Are we having fun with all of the Ampere rumors yet? If the answer is yes, then let's keep the good times rolling. Just last week, an assumed Ampere GPU flexed its muscles on Geekbench
, with the benchmarking database showing the mysterious entry as having 118 compute units (CUs), 7,552 CUDA cores, and 24GB of memory. Well, there's another database entry that potentially highlights an even burlier version of Ampere.
Granted, all of this information could be the result of Geekbench reading things wrong, or clever users manipulating things to report false specifications. Likewise, we might not even be looking at Ampere. But where is the fun in disclaimers? Still, we need to point them out when dealing with stuff like this, because nothing is ever certain when it comes to leaks.

RECORD SET

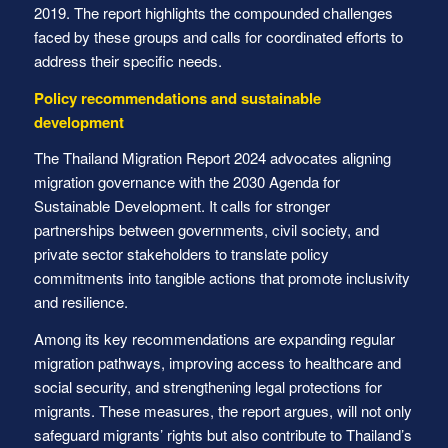
2019. The report highlights the compounded challenges
faced by these groups and calls for coordinated efforts to
address their specific needs.
Policy recommendations and sustainable
development
The Thailand Migration Report 2024 advocates aligning
migration governance with the 2030 Agenda for
Sustainable Development. It calls for stronger
partnerships between governments, civil society, and
private sector stakeholders to translate policy
commitments into tangible actions that promote inclusivity
and resilience.
Among its key recommendations are expanding regular
migration pathways, improving access to healthcare and
social security, and strengthening legal protections for
migrants. These measures, the report argues, will not only
safeguard migrants’ rights but also contribute to Thailand’s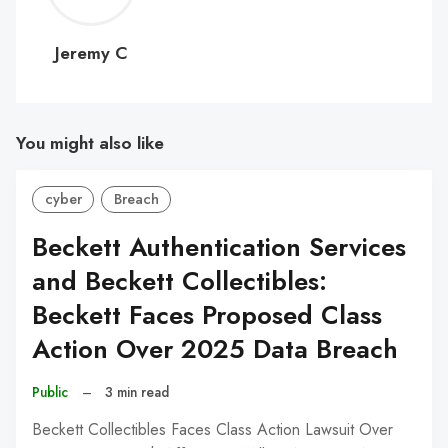
C
Jeremy C
You might also like
cyber
Breach
Beckett Authentication Services
and Beckett Collectibles:
Beckett Faces Proposed Class
Action Over 2025 Data Breach
Public
–
3 min read
Beckett Collectibles Faces Class Action Lawsuit Over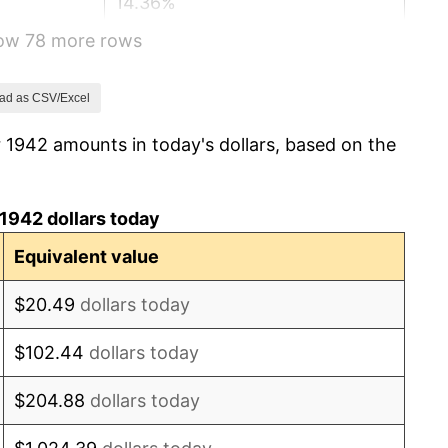
14.36%
how 78 more rows
8.07%
-1.24%
ad as CSV/Excel
 1942 amounts in today's dollars, based on the
1.26%
7.88%
1942 dollars today
1.92%
Equivalent value
0.75%
$20.49
dollars today
0.75%
$102.44
dollars today
-0.37%
$204.88
dollars today
1.49%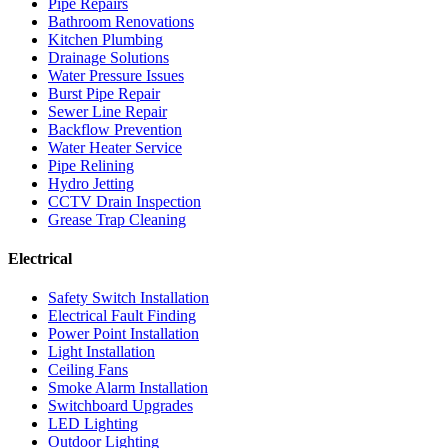
Pipe Repairs
Bathroom Renovations
Kitchen Plumbing
Drainage Solutions
Water Pressure Issues
Burst Pipe Repair
Sewer Line Repair
Backflow Prevention
Water Heater Service
Pipe Relining
Hydro Jetting
CCTV Drain Inspection
Grease Trap Cleaning
Electrical
Safety Switch Installation
Electrical Fault Finding
Power Point Installation
Light Installation
Ceiling Fans
Smoke Alarm Installation
Switchboard Upgrades
LED Lighting
Outdoor Lighting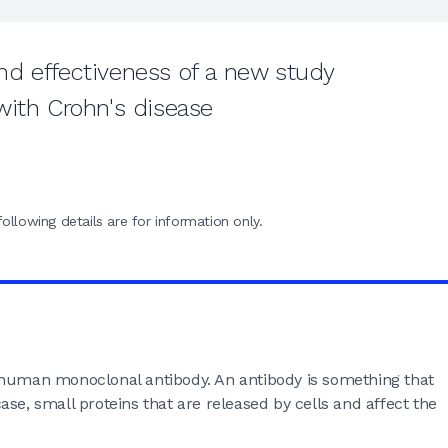
d effectiveness of a new study
with Crohn's disease
ollowing details are for information only.
 human monoclonal antibody. An antibody is something that
 case, small proteins that are released by cells and affect the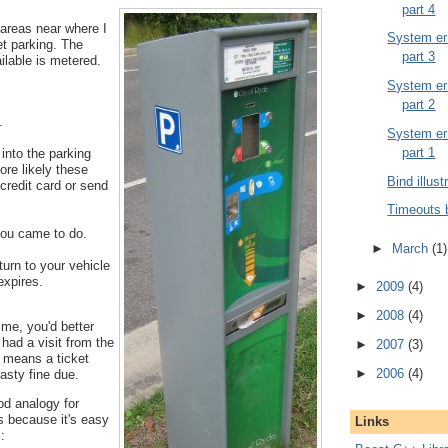
part 4
 areas near where I
System err
et parking. The
part 3
ailable is metered.
System err
part 2
.
System err
part 1
into the parking
ore likely these
Bind illust
credit card or send
Timeouts 
ou came to do.
►
March
(1)
urn to your vehicle
expires.
►
2009
(4)
►
2008
(4)
time, you'd better
 had a visit from the
►
2007
(3)
t means a ticket
►
2006
(4)
asty fine due.
od analogy for
s because it's easy
Links
: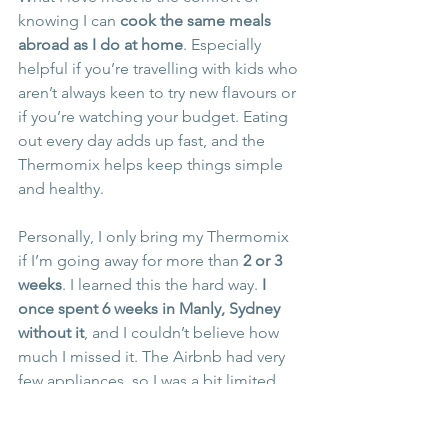
knowing I can 
cook the same meals 
abroad as I do at home
. Especially 
helpful if you’re travelling with kids who 
aren’t always keen to try new flavours or 
if you’re watching your budget. Eating 
out every day adds up fast, and the 
Thermomix helps keep things simple 
and healthy.
Personally, I only bring my Thermomix 
if I’m going away for more than 
2 or 3 
weeks
. I learned this the hard way. 
I 
once spent 6 weeks in Manly, Sydney 
without it
, and I couldn’t believe how 
much I missed it. The Airbnb had very 
few appliances, so I was a bit limited… 
I managed, but it wasn’t ideal. Since 
then, if I’m away more than a few 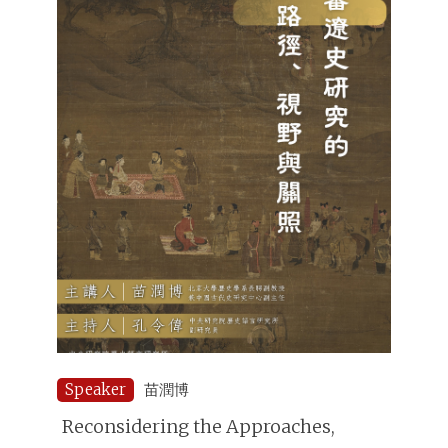
Speaker
苗潤博
Reconsidering the Approaches,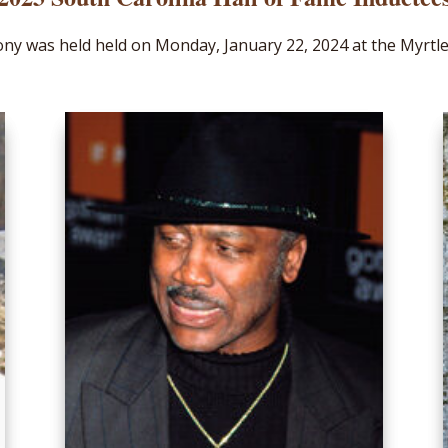
ny was held held on Monday, January 22, 2024 at the Myrtl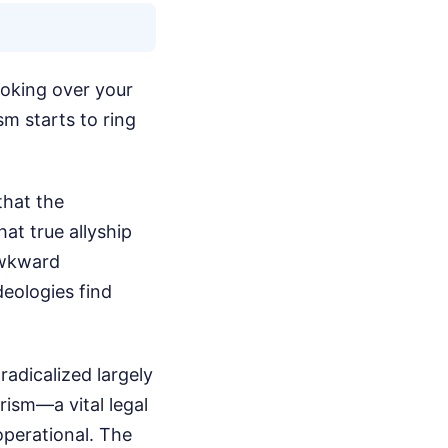
ooking over your
sm starts to ring
that the
at true allyship
 awkward
deologies find
adicalized largely
orism—a vital legal
operational. The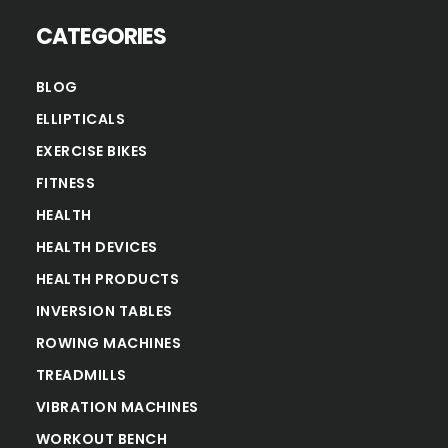
CATEGORIES
BLOG
ELLIPTICALS
EXERCISE BIKES
FITNESS
HEALTH
HEALTH DEVICES
HEALTH PRODUCTS
INVERSION TABLES
ROWING MACHINES
TREADMILLS
VIBRATION MACHINES
WORKOUT BENCH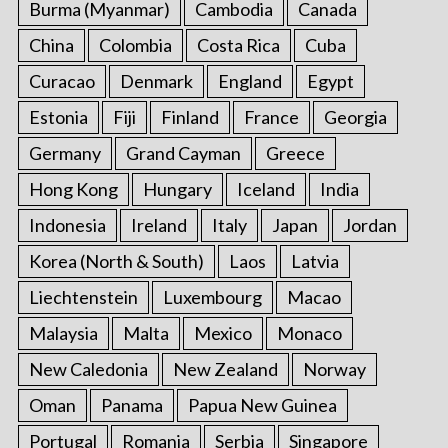
Burma (Myanmar)
Cambodia
Canada
China
Colombia
Costa Rica
Cuba
Curacao
Denmark
England
Egypt
Estonia
Fiji
Finland
France
Georgia
Germany
Grand Cayman
Greece
Hong Kong
Hungary
Iceland
India
Indonesia
Ireland
Italy
Japan
Jordan
Korea (North & South)
Laos
Latvia
Liechtenstein
Luxembourg
Macao
Malaysia
Malta
Mexico
Monaco
New Caledonia
New Zealand
Norway
Oman
Panama
Papua New Guinea
Portugal
Romania
Serbia
Singapore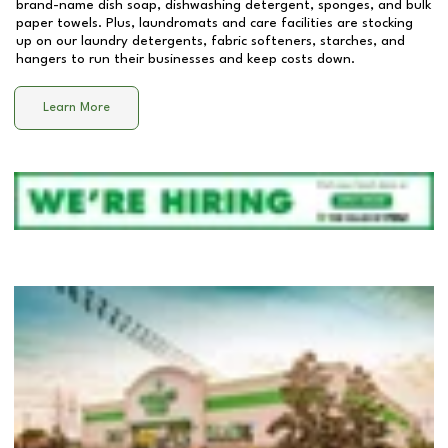
brand-name dish soap, dishwashing detergent, sponges, and bulk
paper towels. Plus, laundromats and care facilities are stocking
up on our laundry detergents, fabric softeners, starches, and
hangers to run their businesses and keep costs down.
Learn More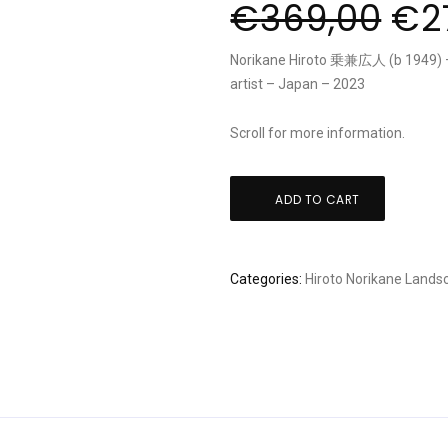
€
369,00
€
2
Norikane Hiroto 乗兼広人 (b 1949) – 
artist – Japan – 2023
Scroll for more information.
Hiroto
ADD TO CART
Norikane:
"Black
Cat
Categories:
Hiroto Norikane
Lands
20
Allure
1"
quantity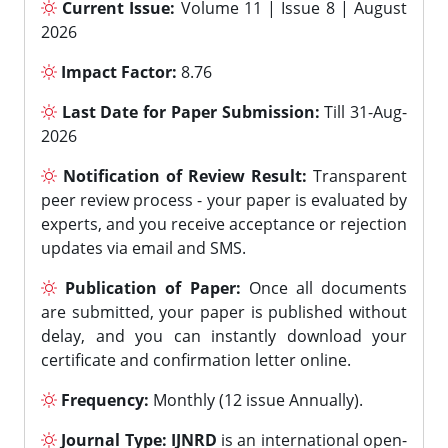
Current Issue:
Volume 11 | Issue 8 | August
2026
Impact Factor:
8.76
Last Date for Paper Submission:
Till 31-Aug-
2026
Notification of Review Result:
Transparent
peer review process - your paper is evaluated by
experts, and you receive acceptance or rejection
updates via email and SMS.
Publication of Paper:
Once all documents
are submitted, your paper is published without
delay, and you can instantly download your
certificate and confirmation letter online.
Frequency:
Monthly (12 issue Annually).
Journal Type:
IJNRD
is an international open-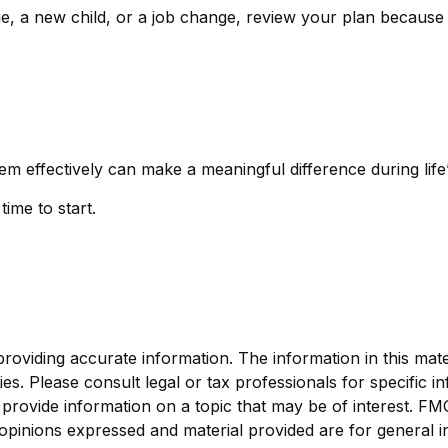
ge, a new child, or a job change, review your plan because
ffectively can make a meaningful difference during life’s
ime to start.
viding accurate information. The information in this materi
s. Please consult legal or tax professionals for specific in
ovide information on a topic that may be of interest. FMG, 
opinions expressed and material provided are for general i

QUESTIONS ON THE MATERIAL
a: According to the Ampere rumor text, which benchmarking database listed the assumed Ampere GPU?
b: List every specification that the Ampere rumor text gives for the Geekbench entry from last week.

EXPECTED RESULTS
a: Geekbench

b:
- 118 compute units (CUs)
- 7,552 CUDA cores
- 24GB of memory